Charlie Baker Focuses on Bipartisanship in State of the Commonwealth

The Republican governor highlighted the gains his administration has made while emphasizing teamwork within the Massachusetts legislature.

Charlie Baker speaks at the 2018 State of the Commonwealth

Photo via State House News Service

America’s most popular governor is even getting accolades from some political opponents.

Gov. Charlie Baker used Tuesday night’s State of the Commonwealth address to highlight the steady gains his administration has made in fixing Massachusetts’ biggest problems. Unsurprisingly, as one of the only Republicans in a room full of Democrats, he avoided mentioning President Trump by name. And by all accounts, the speech worked.

Not known for his fiery rhetoric or passionate idealistic appeals, Baker generally focused on uncontroversial issues like helping the homeless, improving services for the state’s most vulnerable citizens, and investing private dollars back into communities. Trump, and his bare-knuckled tactics, came up only obliquely, as the governor called for avoiding name-calling, long a method the president has employed against his political enemies.

“We live in a great state filled with creative, community-minded, hard-working, and decent people,” the governor said. “And what they want from us is opportunity, possibility, and hope. Not noise. Not name-calling. And not finger-pointing.”

Despite the partisan gridlock hamstringing Washington, Baker said he has successfully worked with the Democrat-dominated state legislature to affect meaningful change in the Commonwealth on a broad range of issues. Whether it’s working to curb the opioid epidemic or enhancing veterans’ benefits, the branches of Massachusetts government work as a team, Baker said.
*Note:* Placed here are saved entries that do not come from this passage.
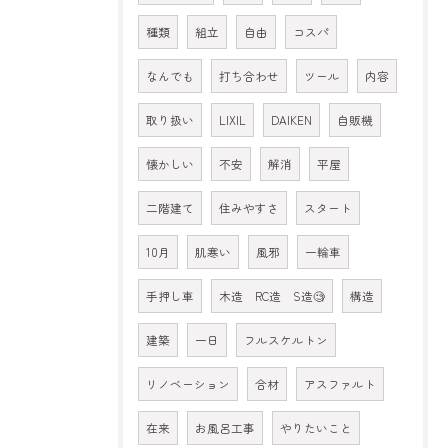
種類
組立
自由
コスパ
なんでも
打ち合わせ
ツール
内容
取り扱い
LIXIL
DAIKEN
自販機
懐かしい
不安
解消
平屋
二階建て
住みやすさ
スタート
10月
肌寒い
風邪
一輪車
手押し車
木造 RC造 S造🧐
構造
建築
一日
フルスケルトン
リノベーション
合材
アスファルト
在来
お風呂工事
やりたいこと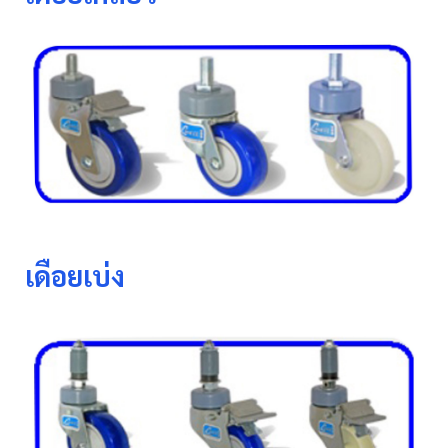
เดือยเบ่ง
And one of Baker’s political counterparts, House Speaker Robert DeLeo, echoed those sentiments. The Winthrop Democrat told the Boston Globe that the governor “talked about what we were able to do together, unlike many other states where we see partisanship getting involved.” Similarly, acting Senate President Harriette Chandler, a Democrat from Worcester, also applauded the governor’s ability to reach across the aisle and said the speech was “very uplifting,” according to the Globe.
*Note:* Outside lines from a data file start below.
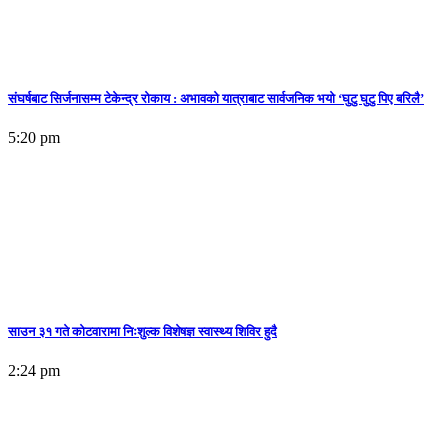
संघर्षबाट सिर्जनासम्म टेकेन्द्र रोकाय : अभावको यात्राबाट सार्वजनिक भयो ‘घुटु घुटु पिए बरिलै’
5:20 pm
साउन ३१ गते कोटवारामा निःशुल्क विशेषज्ञ स्वास्थ्य शिविर हुदै
2:24 pm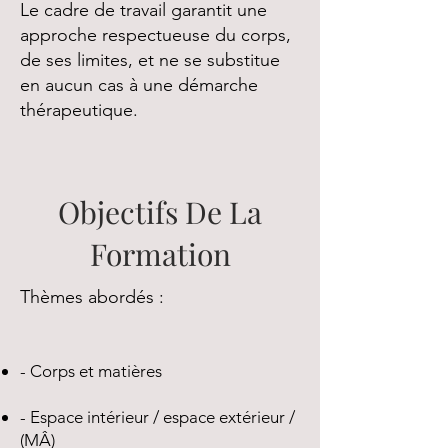
Le cadre de travail garantit une
approche respectueuse du corps,
de ses limites, et ne se substitue
en aucun cas à une démarche
thérapeutique.
Objectifs De La
Formation
Thèmes abordés :
- Corps et matières
- Espace intérieur / espace extérieur /
(MÂ)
The governor, who is up for reelection in November, also outlined several priorities within the new budget proposal he will unveil on Wednesday. Among the initiatives is more than $83 million in funding for the Department of Mental Health and an extra $2 million for fighting climate change.

Baker’s Democratic gubernatorial challengers were naturally less inclined to praise his rhetoric. Jay Gonzalez, the former state budget official, said to Politico he thought the speech was “status quo,” while Robert Massie, an entrepreneur, told the Globe the address spoke “only to a certain percentage of the population.”

Current polls point toward another term for Baker, who has enjoyed strong approval ratings for years, despite his conservative affiliation in liberal Massachusetts. To close his address, the governor hearkened back to the broad support he has consistently cobbled together and looked ahead at his hopes for the state.

“A strong Commonwealth is built on a foundation of strong communities… and a belief that anything is possible,” Baker said. “It’s our job to create the cohesion envisioned by those who came before us. To move this state forward. To protect and fight for its interests and its people. And to never forget that we are the lucky ones.”